Может ли Конституционный суд Чечни подтвердить Соглашение о границе? В Чеченской республике также есть Конституционный суд; в прессе прозвучали заявления о возможном обращении к нему, чтобы подтвердить действительность соглашения Чечни и Ингушетии. Однако КС Чечни не может никак повлиять на существование действительного согласия Ингушетии на обязательность Соглашения.

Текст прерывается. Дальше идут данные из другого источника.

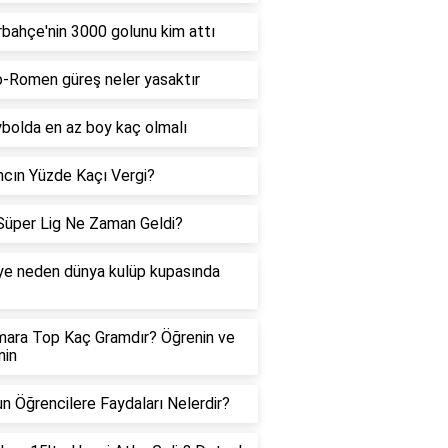
bahçe'nin 3000 golunu kim attı
-Romen güreş neler yasaktır
bolda en az boy kaç olmalı
cın Yüzde Kaçı Vergi?
üper Lig Ne Zaman Geldi?
ye neden dünya kulüp kupasında
ara Top Kaç Gramdır? Öğrenin ve
inin
n Öğrencilere Faydaları Nelerdir?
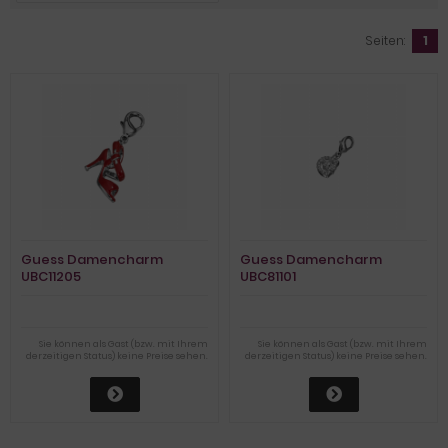
Seiten:
1
Guess Damencharm
Guess Damencharm
UBC11205
UBC81101
Sie können als Gast (bzw. mit Ihrem
Sie können als Gast (bzw. mit Ihrem
derzeitigen Status) keine Preise sehen.
derzeitigen Status) keine Preise sehen.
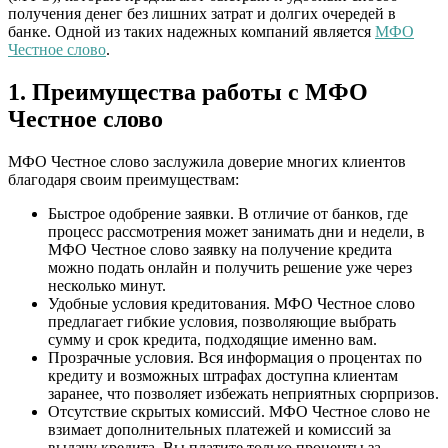
получения денег без лишних затрат и долгих очередей в
банке. Одной из таких надежных компаний является
МФО
Честное слово
.
1. Преимущества работы с МФО
Честное слово
МФО Честное слово заслужила доверие многих клиентов
благодаря своим преимуществам:
Быстрое одобрение заявки. В отличие от банков, где
процесс рассмотрения может занимать дни и недели, в
МФО Честное слово заявку на получение кредита
можно подать онлайн и получить решение уже через
несколько минут.
Удобные условия кредитования. МФО Честное слово
предлагает гибкие условия, позволяющие выбрать
сумму и срок кредита, подходящие именно вам.
Прозрачные условия. Вся информация о процентах по
кредиту и возможных штрафах доступна клиентам
заранее, что позволяет избежать неприятных сюрпризов.
Отсутствие скрытых комиссий. МФО Честное слово не
взимает дополнительных платежей и комиссий за
выдачу кредита. Вы платите только проценты за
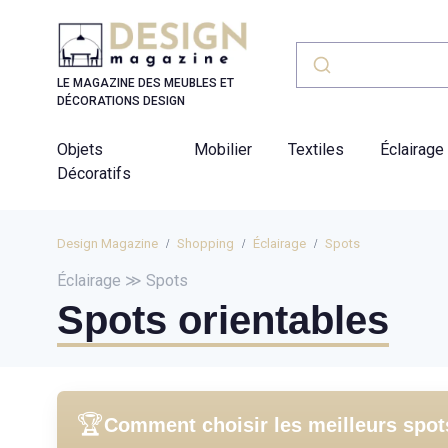
Panneau de gestion des cookies
LE MAGAZINE DES MEUBLES ET
DÉCORATIONS DESIGN
Objets
Mobilier
Textiles
Éclairage
Décoratifs
Design Magazine
Shopping
Éclairage
Spots
Éclairage ≫ Spots
Spots orientables
🏆
Comment choisir les meilleurs spots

Можно ли оспорить постановление КС РИ в Конституционном Суде Российской Федерации? Юнус-Бек Евкуров заявил в прессе о таком намерении. Действительно, на редкость плохо сформулированная статья 85 Федерального конституционного закона о КС РФ дает право обратиться в КС РФ органу, принявшему нормативный акт, когда суды или другие государственные органы отказывают в применении такого нормативного акта как не соответствующего Конституции Российской Федерации. Условия статьи 85 соблюсти проблематично. Во-первых, раз речь идет не о конституционности Соглашения Ингушетии и Чечни, а о конституционности (действительности) закона Ингушетии, то надлежащим заявителем в КС РФ должен быть не глава Ингушетии, а Народное Собрание — орган, принявший закон. Во-вторых, КС РИ не отказал в применении закона Ингушетии по мотиву его противоречия Конституции РФ, он констатировал отсутствие такого закона, поскольку он не был принят в надлежащей процедуре, и сделал свои выводы на основании Конституции Республики Ингушетия. В-третьих, даже если допустить, что КС РФ примет запрос к рассмотрению, Конституция РФ не содержит много норм для проверки процедуры принятия законов субъектов РФ, тем более по вопросам о разделении компетенции между региональным парламентом и региональным референдумом. Часть 2 статьи 131 Конституции РФ так же, как и статья 111 Конституции Ингушетии, говорит об обязательности учета мнения населения при изменении границ муниципальных образований, хотя не требует обязательного референдума. Но КС РИ и не основывался на этой статье, а даже сформулированные одинаковыми словами положения Конституции РФ и Конституции РИ могут разумно иметь разное значение. В-четвертых, даже если КС РФ подтвердит соответствие закона Ингушетии об одобрении соглашения с Чечней, он не является апелляционной инстанцией по отношению к КС РИ, не может отменить его постановление и вывод о недействительности согласия Ингушетии на обязательность соглашения: соответствие одной норме (Конституция РФ), но нарушение другой (Конституция РИ) не делает норму права действительной.